* Exercise requirements *
Retype the listing below from its first line through the line containing "The answer is 18 A", keeping every character the same.

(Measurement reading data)
++++++++

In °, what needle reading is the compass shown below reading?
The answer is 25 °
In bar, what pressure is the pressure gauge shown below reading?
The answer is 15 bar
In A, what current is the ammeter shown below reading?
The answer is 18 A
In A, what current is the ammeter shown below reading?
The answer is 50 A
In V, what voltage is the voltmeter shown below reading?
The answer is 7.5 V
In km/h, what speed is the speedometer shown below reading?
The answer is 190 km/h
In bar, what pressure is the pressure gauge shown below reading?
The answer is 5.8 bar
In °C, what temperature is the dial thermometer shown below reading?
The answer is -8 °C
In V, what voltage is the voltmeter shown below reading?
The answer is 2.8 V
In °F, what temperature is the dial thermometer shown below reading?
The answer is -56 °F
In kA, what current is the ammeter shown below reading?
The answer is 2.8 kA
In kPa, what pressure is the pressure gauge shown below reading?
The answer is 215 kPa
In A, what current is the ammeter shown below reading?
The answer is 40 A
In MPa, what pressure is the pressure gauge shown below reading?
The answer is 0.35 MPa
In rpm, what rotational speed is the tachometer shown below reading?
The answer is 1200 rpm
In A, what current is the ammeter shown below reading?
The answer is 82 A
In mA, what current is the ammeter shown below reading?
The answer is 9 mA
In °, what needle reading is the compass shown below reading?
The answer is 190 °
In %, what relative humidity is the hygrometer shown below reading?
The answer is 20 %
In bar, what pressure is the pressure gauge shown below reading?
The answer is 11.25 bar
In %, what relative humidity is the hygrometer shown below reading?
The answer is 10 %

++++++++

* Task answer *
In °, what needle reading is the compass shown below reading?
The answer is 25 °
In bar, what pressure is the pressure gauge shown below reading?
The answer is 15 bar
In A, what current is the ammeter shown below reading?
The answer is 18 A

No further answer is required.